Prior to its release, World Coin managed to garner more than $100 million in new funding from companies like Blockchain Capital and Tools for Humanity. At the time of the initial funding, Spencer Bogart – a general partner at Blockchain Capital – explained:

It was this idea of creating a new primitive for the internet that can enable any application to distinguish between machines and humans easily and quickly, or bots and humans. That was something that took me working more closely with our engineering team to really appreciate how big of a problem that already is.

Altman and his co-founder Alex Blania commented that the goal of World Coin is to make the case for a basic, universal income and to alleviate growing poverty around the world. Altman and Blania mentioned:

World Coin consists of a privacy-preserving digital identity (World ID) and, where laws allow, a digital currency (WLD) received simply for being human.

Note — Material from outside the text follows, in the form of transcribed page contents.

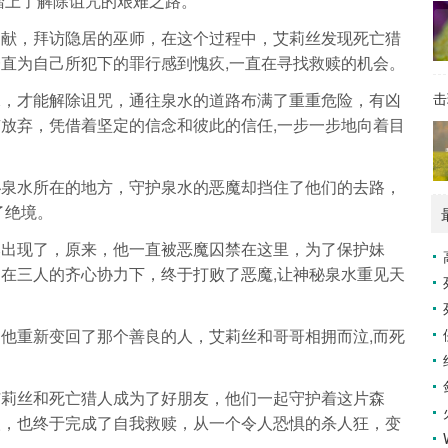
踏上了解除诅咒的艰难之路。
文献，拜访隐居的巫师，在这个过程中，艾莉丝发现死亡猎
直为自己所犯下的罪行感到愧疚,一直在寻找救赎的机会。
水，才能解除诅咒，通往泉水的道路布满了重重危险，有凶
击
放弃，凭借着坚定的信念和彼此的信任,一步一步地向着目
秘泉水所在的地方，守护泉水的恶魔却挡住了他们的去路，
了绝境。
然出现了，原来，他一直被恶魔囚禁在这里，为了保护妹
在三人的齐心协力下，终于打败了恶魔,让神秘泉水重见天
他重新变回了那个善良的人，艾莉丝和哥哥相拥而泣,而死
艾莉丝和死亡猎人成为了好朋友，他们一起守护着这片森
人，也终于完成了自我救赎，从一个令人恐惧的杀人狂，变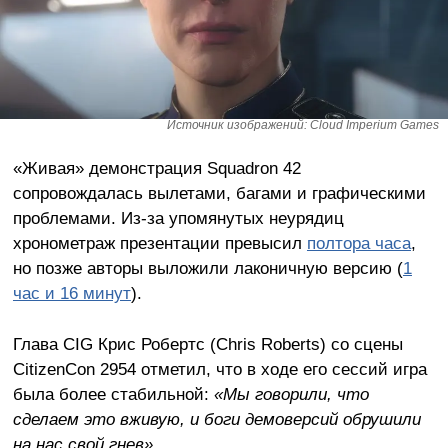
Источник изображений: Cloud Imperium Games
«Живая» демонстрация Squadron 42
сопровождалась вылетами, багами и графическими
проблемами. Из-за упомянутых неурядиц
хронометраж презентации превысил
полтора часа
,
но позже авторы выложили лаконичную версию (
1
час и 16 минут
).
Глава CIG Крис Робертс (Chris Roberts) со сцены
CitizenCon 2954 отметил, что в ходе его сессий игра
была более стабильной:
«Мы говорили, что
сделаем это вживую, и боги демоверсий обрушили
на нас свой гнев»
.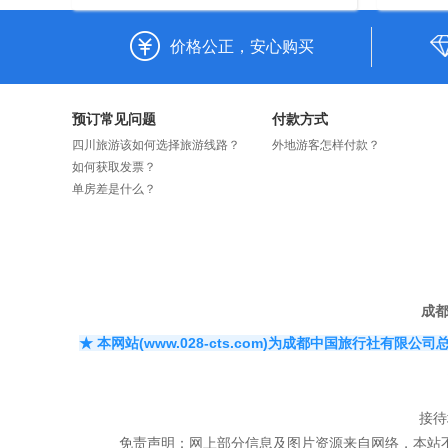
价格公正，安心购买
预订常见问题
付款方式
四川旅游该如何选择旅游线路？
外地游客怎样付款？
如何获取发票？
单房差是什么？
成
★ 本网站(www.028-cts.com)为成都中国旅行
接待
​免责声明：网上部分信息及图片资源来自网络，本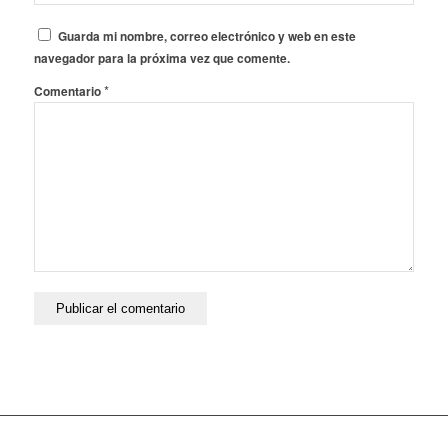
Guarda mi nombre, correo electrónico y web en este
navegador para la próxima vez que comente.
*
Comentario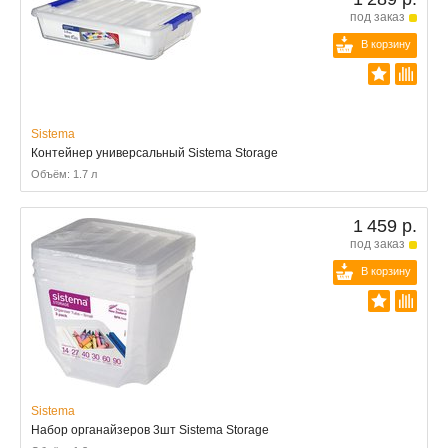
под заказ
В корзину
Sistema
Контейнер универсальный Sistema Storage
Объём: 1.7 л
1 459 р.
под заказ
В корзину
Sistema
Набор органайзеров 3шт Sistema Storage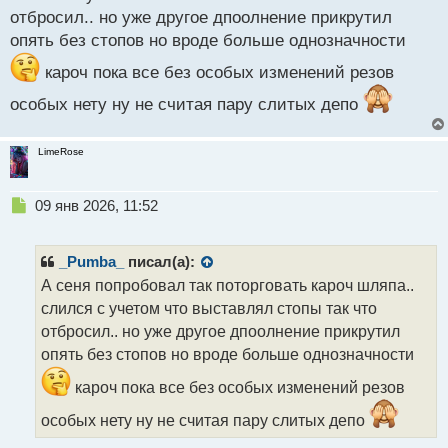
п
отбросил.. но уже другое дпоолнение прикрутил
о
с
опять без стопов но вроде больше однозначности
т
кароч пока все без особых изменений резов
особых нету ну не считая пару слитых депо
LimeRose
Н
09 янв 2026, 11:52
е
п
р
_Pumba_
писал(а):
о
А сеня попробовал так поторговать кароч шляпа..
ч
слился с учетом что выставлял стопы так что
и
т
отбросил.. но уже другое дпоолнение прикрутил
а
опять без стопов но вроде больше однозначности
н
н
кароч пока все без особых изменений резов
ы
особых нету ну не считая пару слитых депо
й
п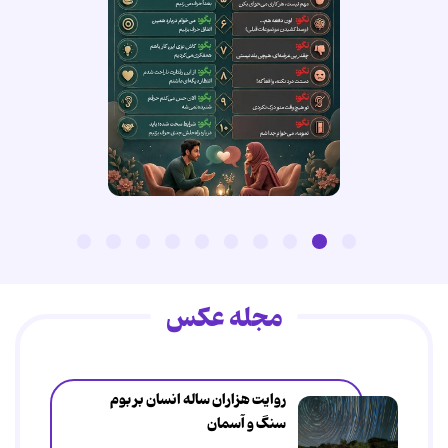
مجله عکس
روایت هزاران ساله انسان بر بوم
سنگ و آسمان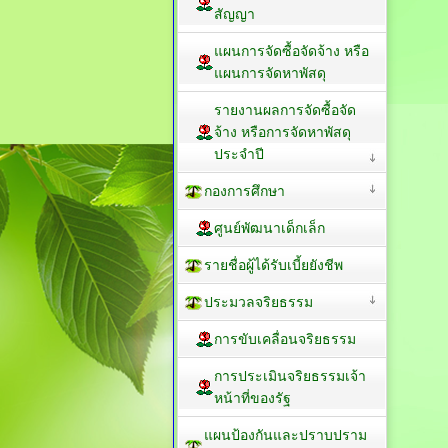
สัญญา
แผนการจัดซื้อจัดจ้าง หรือ
แผนการจัดหาพัสดุ
รายงานผลการจัดซื้อจัด
จ้าง หรือการจัดหาพัสดุ
ประจำปี
กองการศึกษา
ศูนย์พัฒนาเด็กเล็ก
รายชื่อผู้ได้รับเบี้ยยังชีพ
ประมวลจริยธรรม
การขับเคลื่อนจริยธรรม
การประเมินจริยธรรมเจ้า
หน้าที่ของรัฐ
แผนป้องกันและปราบปราม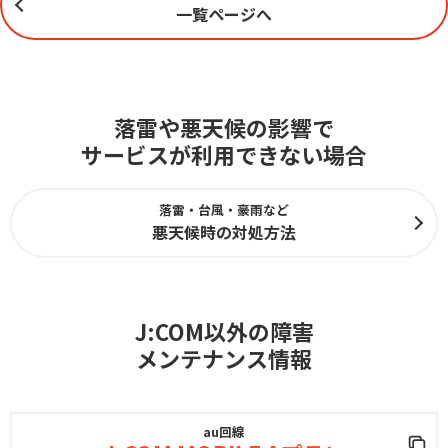
一覧ページへ
落雷や悪天候の影響で
サービスが利用できない場合
落雷・台風・豪雨など
悪天候時の対処方法
J:COM以外の障害
メンテナンス情報
au回線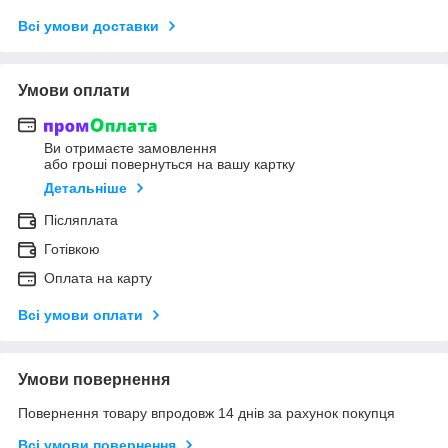
Всі умови доставки
Умови оплати
Ви отримаєте замовлення
або гроші повернуться на вашу картку
Детальніше
Післяплата
Готівкою
Оплата на карту
Всі умови оплати
Умови повернення
Повернення товару впродовж 14 днів за рахунок покупця
Всі умови повернення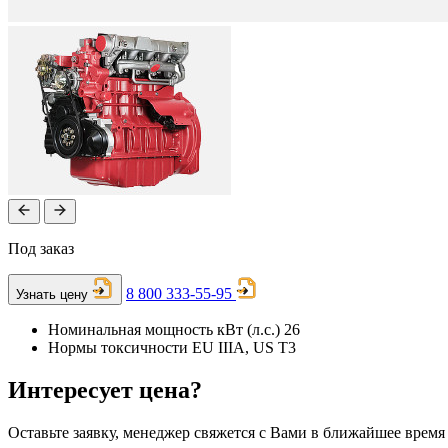
Под заказ
8 800 333-55-95
Узнать цену
Номинальная мощность кВт (л.с.)
26
Нормы токсичности
EU IIIA, US T3
Интересует цена?
Оставьте заявку, менеджер свяжется с Вами в ближайшее время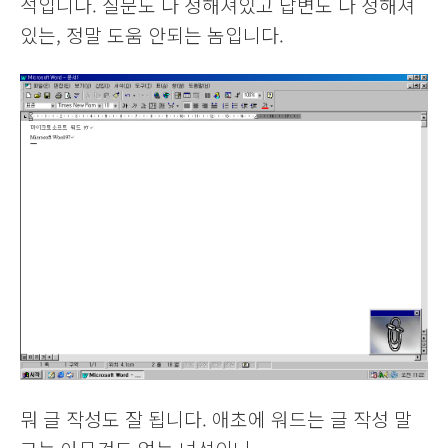
석입니다. 질문도 다 정해져있고 답변도 다 정해져
있는, 정말 도움 안되는 놈입니다.
뭐 글 작성도 잘 됩니다. 애초에 워드는 글 작성 말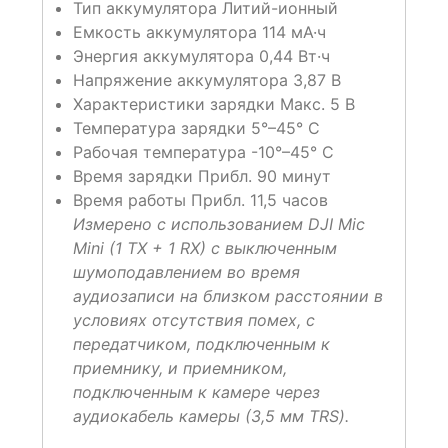
Тип аккумулятора Литий-ионный
Емкость аккумулятора 114 мА·ч
Энергия аккумулятора 0,44 Вт·ч
Напряжение аккумулятора 3,87 В
Характеристики зарядки Макс. 5 В
Температура зарядки 5°–45° C
Рабочая температура -10°–45° C
Время зарядки Прибл. 90 минут
Время работы Прибл. 11,5 часов
Измерено с использованием DJI Mic
Mini (1 TX + 1 RX) с выключенным
шумоподавлением во время
аудиозаписи на близком расстоянии в
условиях отсутствия помех, с
передатчиком, подключенным к
приемнику, и приемником,
подключенным к камере через
аудиокабель камеры (3,5 мм TRS).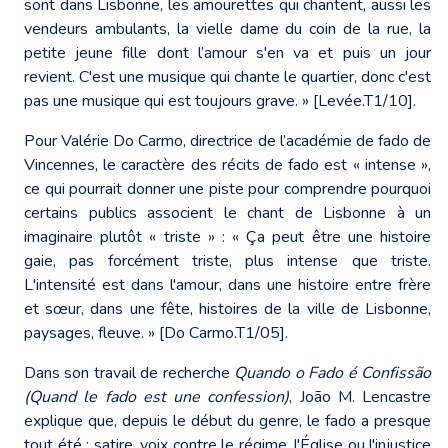
sont dans Lisbonne, les amourettes qui chantent, aussi les
vendeurs ambulants, la vielle dame du coin de la rue, la
petite jeune fille dont l’amour s'en va et puis un jour
revient. C'est une musique qui chante le quartier, donc c'est
pas une musique qui est toujours grave. » [Levée.T1/10].
Pour Valérie Do Carmo, directrice de l’académie de fado de
Vincennes, le caractère des récits de fado est « intense »,
ce qui pourrait donner une piste pour comprendre pourquoi
certains publics associent le chant de Lisbonne à un
imaginaire plutôt « triste » : « Ça peut être une histoire
gaie, pas forcément triste, plus intense que triste.
L'intensité est dans l'amour, dans une histoire entre frère
et sœur, dans une fête, histoires de la ville de Lisbonne,
paysages, fleuve. » [Do Carmo.T1/05].
Dans son travail de recherche
Quando o Fado é Confissão
(Quand le fado est une confession)
, João M. Lencastre
explique que, depuis le début du genre, le fado a presque
tout été : satire, voix contre le régime, l'Église ou l'injustice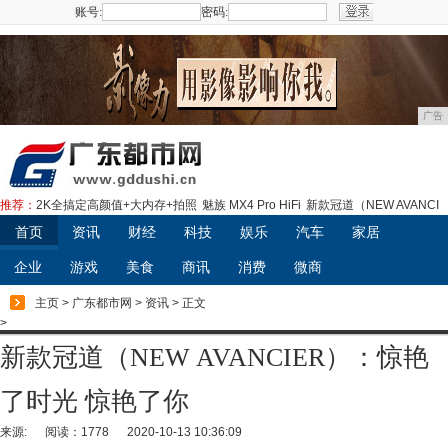
账号:
密码:
注册
广告
推荐：
2K全搞定高颜值+大内存+拍照
魅族 MX4 Pro HiFi
新款冠道（NEW AVANCI
首页
资讯
财经
科技
娱乐
汽车
家居
企业
游戏
美食
商讯
消费
微商
主页
>
广东都市网
>
资讯
> 正文
>
新款冠道（NEW AVANCIER）：惊艳
了时光 惊艳了你
来源:
阅读：1778
2020-10-13 10:36:09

They continued by saying the asset could ultimately do away with fraud granted governments are willing to consider it as a useful tool, adopt it, and distribute it to citizens everywhere. They said:

World Coin is an attempt at global scale alignment. The journey will be challenging, and the outcome is uncertain, but finding new ways to broadly share the coming technological prosperity is a critical challenge of our time.

No doubt this all sounds fine and dandy. A currency that somehow alleviates poverty and helps to ensure poor people are no longer suffering sounds like a fantastic venture, but the currency is stirring controversy amongst some of the world’s leading digital currency developers and advocates.

Vitalik Buterin – the co-founder of Ethereum, the world’s second largest digital currency after bitcoin – commented in a recent interview that he worried about privacy given the asset requires eyeball scanning of users, thus infringing on their identities.

Is People’s Privacy at Risk?

He wrote:

There is no ideal form of proof of personhood. Instead, we have at least three different paradigms of approaches that all have their own unique strengths and weaknesses… It does seem like specialized hardware systems can do quite a decent job of protecting privacy. However, the flip side of this is that specialized hardware systems introduce much greater centralization concerns.

To use World Coin, users must first gain access to their unique World IDs and have their eyes scanned by what’s called “the orb.”